After the surprise win of the United Kingdom's Conservative Party in Thursday's national election, the spotlight has now fallen on American political operative Jim Messina, who led the pro-austerity party to victory.
Prior to working the British political machine, Messina served as campaign manager—or self-described "mastermind"—of U.S. President Barack Obama's successful 2012 election bid and, before that, White House deputy chief of staff under Rahm Emanuel from 2009 to 2011.
Before his appearance on MSNBC's "Morning Joe" on Friday, host Joe Scarborough introduced Messina, who was hired as an official adviser to the party of Prime Minister David Cameron, as "the man being called a traitor by liberals worldwide."
During the interview, Messina credited the victory of the austerity-driven Conservative Party to a "resounding economic mandate for the prime minister."
"First of all, the prime minister laid out a compelling economic vision, and second you had a campaign that tried to take us back to the 1970s and 1980s," Messina said of Cameron's liberal Labour Party challenger, Ed Miliband.
"All elections are always about the future, especially an economic future," Messina continued. "We won that choice by over 20 points last night and that's why we stunned the world. And it looks like he'll have an absolute majority, which I don't think many people thought we'd have."
When asked if he has "seen the light" and plans to support a Republican candidate for the 2016 U.S. presidential election, Messina said that he will throw his full weight behind Democratic candidate and former Secretary of State Hillary Clinton. Last year, Messina became co-chair of the pro-Clinton Super PAC Priorities USA.
"I am all Hillary all the time," Messina said. "Whatever its going to take to get Hillary."
In a recent profile of Messina, The Intercept's Ken Silverstein wrote that the consultant was known for his "scumminess," and that he rose to prominence after producing "one of the more homophobic ads of modern political times" during Montana Senator Max Baucus's 2002 reelection campaign. The piece outlines the piles of money that Messina has amassed in speaking and consulting fees, which Silverstein describes as "astonishing, even by Washington standards."
Messina joined the UK's Conservative Party in 2013 as a paid consultant and, as Time reports, "worked to export the latest innovations in American-style campaigning to the UK."
In a much-publicized match-up, Obama's former senior adviser David Axelrod also took part in the UK election, serving as a consultant for Labour Party leader Ed Miliband.

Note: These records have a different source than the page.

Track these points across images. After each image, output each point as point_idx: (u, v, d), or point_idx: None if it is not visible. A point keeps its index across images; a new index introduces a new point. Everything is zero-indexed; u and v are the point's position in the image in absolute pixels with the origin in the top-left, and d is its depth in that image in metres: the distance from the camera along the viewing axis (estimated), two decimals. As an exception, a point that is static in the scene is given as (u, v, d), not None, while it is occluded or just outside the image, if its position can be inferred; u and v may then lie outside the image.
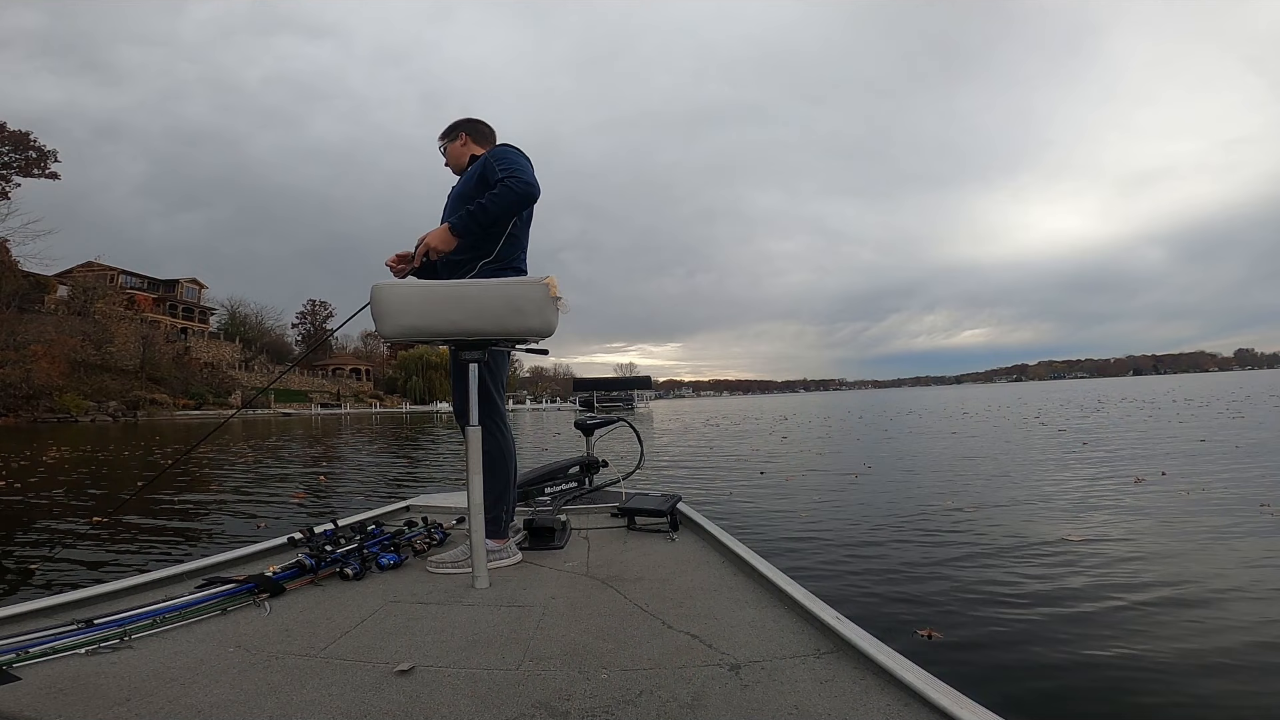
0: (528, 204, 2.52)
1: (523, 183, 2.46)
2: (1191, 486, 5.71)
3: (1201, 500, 5.12)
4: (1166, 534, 4.11)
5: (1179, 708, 2.03)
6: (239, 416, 48.20)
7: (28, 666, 1.52)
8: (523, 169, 2.52)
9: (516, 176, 2.47)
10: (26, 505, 6.38)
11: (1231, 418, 13.61)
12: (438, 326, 2.20)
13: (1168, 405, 20.36)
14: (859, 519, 4.88)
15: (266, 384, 17.54)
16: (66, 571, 3.82)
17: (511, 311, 2.23)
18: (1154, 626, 2.64)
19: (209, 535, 4.87)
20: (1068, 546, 3.85)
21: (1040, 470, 7.30)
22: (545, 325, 2.26)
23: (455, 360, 2.54)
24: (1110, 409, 20.06)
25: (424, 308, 2.18)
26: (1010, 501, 5.41)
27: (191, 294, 72.66)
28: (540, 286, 2.26)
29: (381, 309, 2.17)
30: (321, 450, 14.16)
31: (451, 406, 2.80)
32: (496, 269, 2.63)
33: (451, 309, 2.19)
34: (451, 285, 2.26)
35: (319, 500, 6.52)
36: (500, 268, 2.63)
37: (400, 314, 2.17)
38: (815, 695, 1.41)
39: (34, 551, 4.35)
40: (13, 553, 4.31)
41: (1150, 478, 6.27)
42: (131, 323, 54.73)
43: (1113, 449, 9.10)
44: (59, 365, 42.57)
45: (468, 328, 2.22)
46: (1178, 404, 20.84)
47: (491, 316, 2.22)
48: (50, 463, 10.87)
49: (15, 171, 48.14)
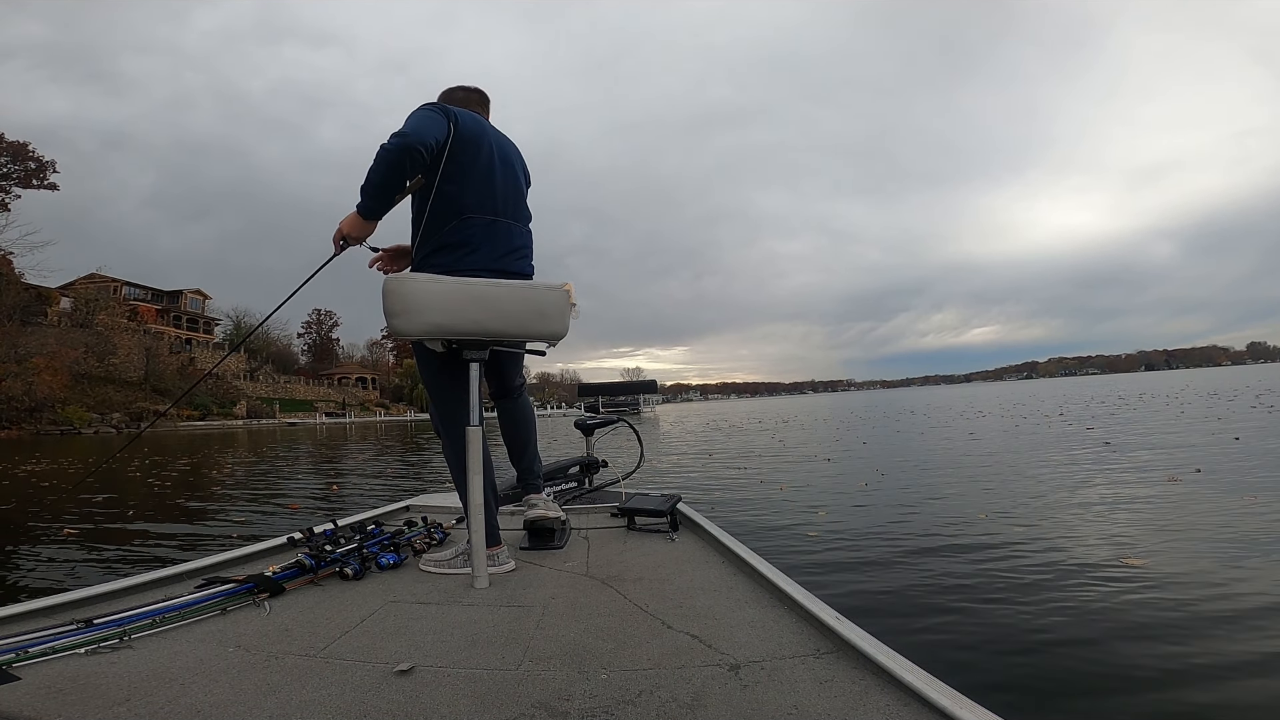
0: (401, 156, 2.14)
1: (392, 137, 2.16)
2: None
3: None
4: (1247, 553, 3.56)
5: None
6: (246, 426, 48.31)
7: (27, 666, 1.52)
8: (406, 124, 2.23)
9: (393, 134, 2.18)
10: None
11: (1269, 411, 13.15)
12: (460, 325, 2.18)
13: (1193, 400, 19.56)
14: (870, 537, 4.35)
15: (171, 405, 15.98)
16: (66, 571, 3.84)
17: (535, 314, 2.27)
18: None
19: (210, 537, 4.89)
20: (1131, 571, 3.32)
21: (1080, 476, 6.59)
22: (564, 328, 2.32)
23: (433, 363, 2.42)
24: (1135, 405, 19.20)
25: (447, 306, 2.16)
26: (1066, 518, 4.66)
27: (195, 305, 73.04)
28: (561, 291, 2.31)
29: (400, 305, 2.13)
30: (307, 458, 14.19)
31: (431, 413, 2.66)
32: (431, 233, 2.39)
33: (475, 308, 2.19)
34: (473, 284, 2.23)
35: (317, 506, 6.52)
36: (429, 252, 2.40)
37: (422, 311, 2.13)
38: (815, 695, 1.40)
39: (34, 551, 4.36)
40: (13, 553, 4.32)
41: (1216, 481, 5.66)
42: (134, 334, 54.96)
43: (1162, 450, 8.28)
44: (61, 377, 42.67)
45: (490, 328, 2.22)
46: (1202, 399, 20.05)
47: (515, 318, 2.25)
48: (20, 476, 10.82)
49: (14, 183, 48.38)
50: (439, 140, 2.26)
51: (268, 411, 61.76)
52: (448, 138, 2.31)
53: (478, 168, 2.41)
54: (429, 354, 2.39)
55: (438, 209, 2.38)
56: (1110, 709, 2.07)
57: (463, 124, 2.36)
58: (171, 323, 67.23)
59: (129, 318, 57.14)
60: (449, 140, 2.31)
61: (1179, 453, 7.88)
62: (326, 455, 14.17)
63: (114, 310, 55.31)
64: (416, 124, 2.22)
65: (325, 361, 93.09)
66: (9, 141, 48.01)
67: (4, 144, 47.77)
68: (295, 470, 11.10)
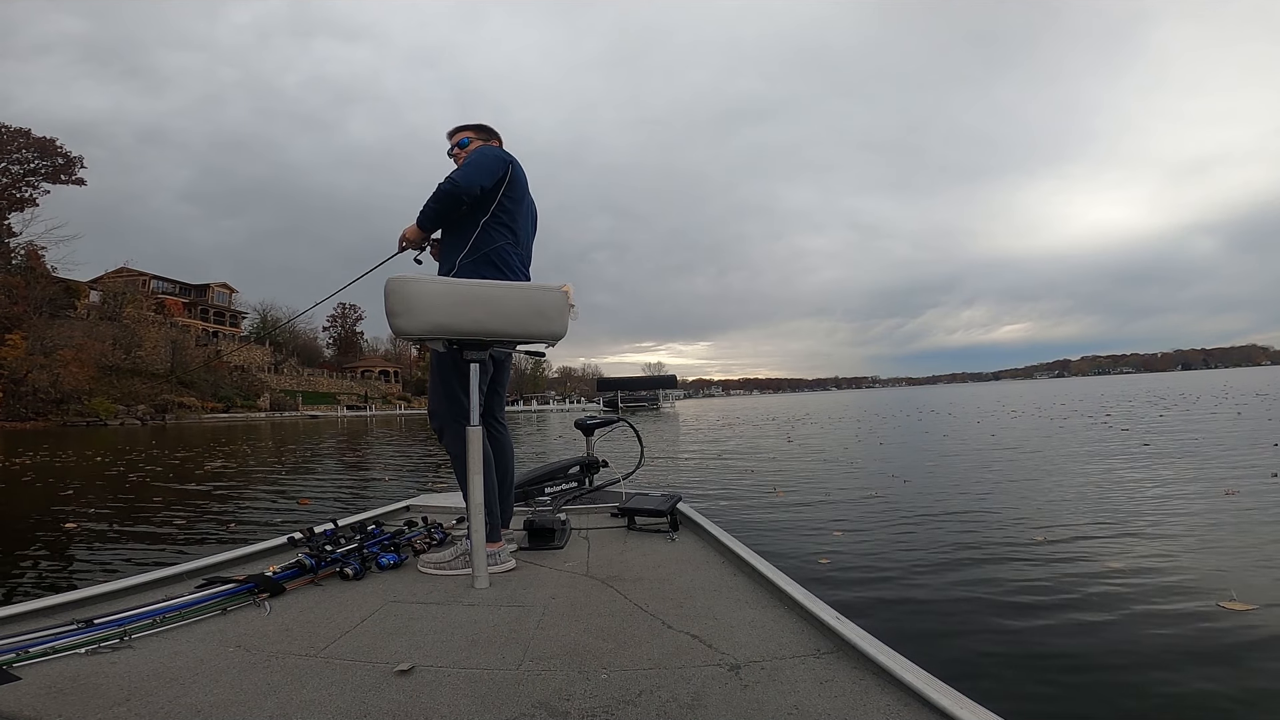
0: (450, 200, 2.52)
1: (448, 180, 2.51)
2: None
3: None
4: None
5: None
6: (269, 419, 48.91)
7: (28, 666, 1.54)
8: (463, 169, 2.57)
9: (450, 176, 2.53)
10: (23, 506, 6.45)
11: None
12: (461, 325, 2.22)
13: (1254, 401, 17.62)
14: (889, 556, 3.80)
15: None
16: (66, 572, 3.86)
17: (535, 314, 2.34)
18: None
19: (211, 536, 4.89)
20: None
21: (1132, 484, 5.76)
22: (563, 328, 2.39)
23: (446, 359, 2.51)
24: (1181, 405, 17.73)
25: (450, 306, 2.20)
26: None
27: (222, 298, 73.95)
28: (559, 293, 2.37)
29: (403, 305, 2.16)
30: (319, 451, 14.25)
31: (429, 406, 2.74)
32: (469, 260, 2.61)
33: (477, 308, 2.23)
34: (474, 284, 2.29)
35: (327, 504, 6.54)
36: (474, 260, 2.61)
37: (426, 311, 2.17)
38: (815, 695, 1.40)
39: (33, 551, 4.39)
40: (12, 553, 4.34)
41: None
42: (161, 327, 55.74)
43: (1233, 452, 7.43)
44: (88, 369, 43.45)
45: (491, 328, 2.26)
46: (1260, 400, 18.31)
47: (516, 318, 2.30)
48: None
49: (42, 178, 49.15)
50: (485, 187, 2.57)
51: (291, 404, 62.45)
52: (504, 179, 2.63)
53: (520, 209, 2.73)
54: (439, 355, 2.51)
55: (491, 226, 2.63)
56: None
57: (515, 171, 2.68)
58: (199, 316, 68.16)
59: (156, 311, 57.99)
60: (505, 182, 2.64)
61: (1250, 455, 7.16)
62: (323, 453, 14.10)
63: (141, 303, 56.17)
64: (469, 172, 2.55)
65: (349, 355, 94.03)
66: (36, 137, 48.79)
67: (31, 140, 48.54)
68: (306, 465, 11.17)
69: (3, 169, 47.70)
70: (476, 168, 2.56)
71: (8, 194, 47.47)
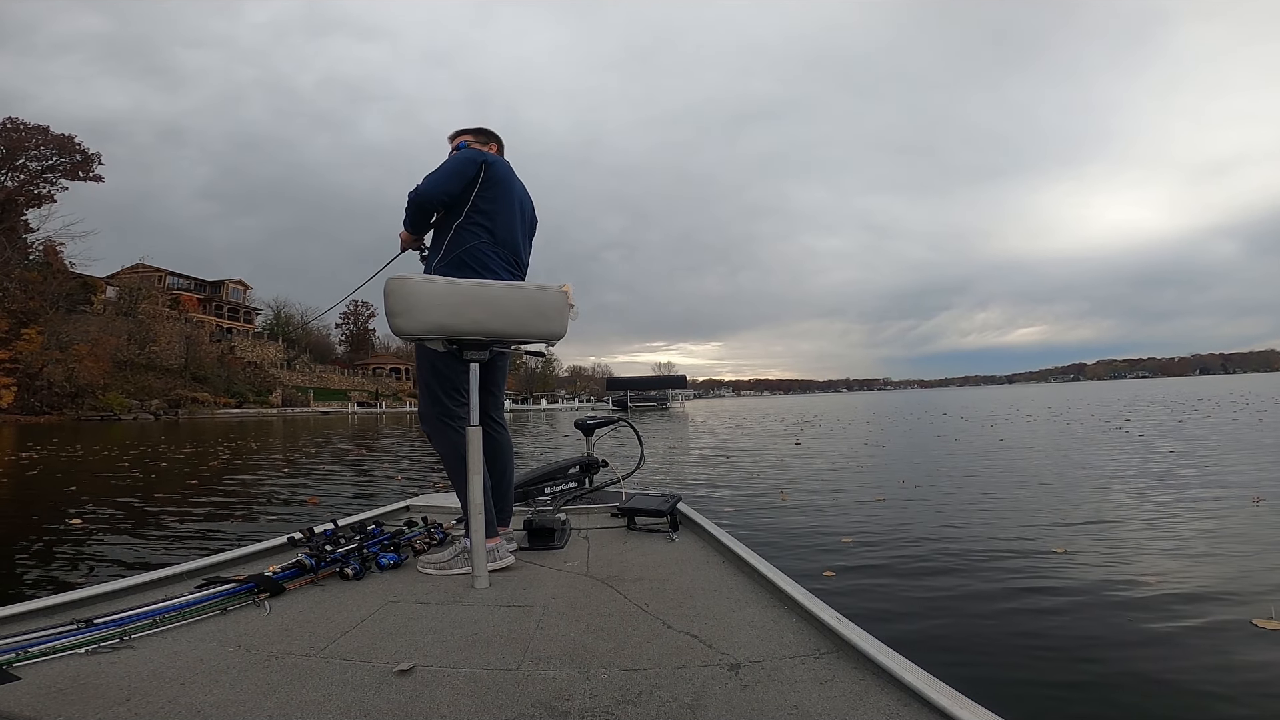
0: (416, 208, 2.61)
1: (414, 189, 2.58)
2: None
3: None
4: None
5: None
6: (280, 415, 49.26)
7: (27, 666, 1.54)
8: (429, 176, 2.61)
9: (417, 185, 2.59)
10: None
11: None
12: (461, 325, 2.21)
13: (1274, 409, 16.63)
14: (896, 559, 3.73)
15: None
16: (66, 571, 3.87)
17: (535, 314, 2.34)
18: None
19: (212, 535, 4.90)
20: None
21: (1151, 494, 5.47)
22: (563, 329, 2.39)
23: (426, 363, 2.55)
24: (1207, 411, 16.82)
25: (449, 306, 2.19)
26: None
27: (236, 295, 74.64)
28: (559, 293, 2.37)
29: (402, 305, 2.15)
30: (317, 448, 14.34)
31: (419, 409, 2.74)
32: (444, 263, 2.62)
33: (477, 308, 2.23)
34: (474, 284, 2.29)
35: (333, 502, 6.55)
36: (448, 263, 2.62)
37: (426, 310, 2.16)
38: (815, 695, 1.40)
39: (33, 551, 4.39)
40: (12, 552, 4.33)
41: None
42: (175, 322, 56.29)
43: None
44: (102, 364, 43.97)
45: (491, 328, 2.26)
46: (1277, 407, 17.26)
47: (516, 318, 2.30)
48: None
49: (60, 175, 49.72)
50: (454, 193, 2.60)
51: (302, 400, 62.94)
52: (475, 179, 2.63)
53: (499, 209, 2.70)
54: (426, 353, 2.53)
55: (464, 228, 2.63)
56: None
57: (491, 171, 2.67)
58: (213, 312, 68.90)
59: (171, 306, 58.55)
60: (477, 182, 2.63)
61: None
62: (325, 452, 14.13)
63: (156, 299, 56.70)
64: (435, 179, 2.59)
65: (361, 352, 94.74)
66: (55, 134, 49.40)
67: (50, 137, 49.13)
68: (312, 462, 11.23)
69: (21, 165, 48.29)
70: (444, 173, 2.61)
71: (26, 190, 48.04)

Ahead of the elections, Nigel Farage, leader of the UK's Independence Party, blamed the "Washington spin doctors" for bringing an unwelcome negativity to UK politics.
"What I’m seeing in this election is the influence of these big American advisers and it’s becoming the most negative, personal and nasty campaign I’ve ever seen," Farage said.
Politico reports that Messina and Axelrod weren’t the only ones taking part in the campaign. Obama’s former body man, Reggie Love, also reportedly helped the Conservatives with their field and social media efforts.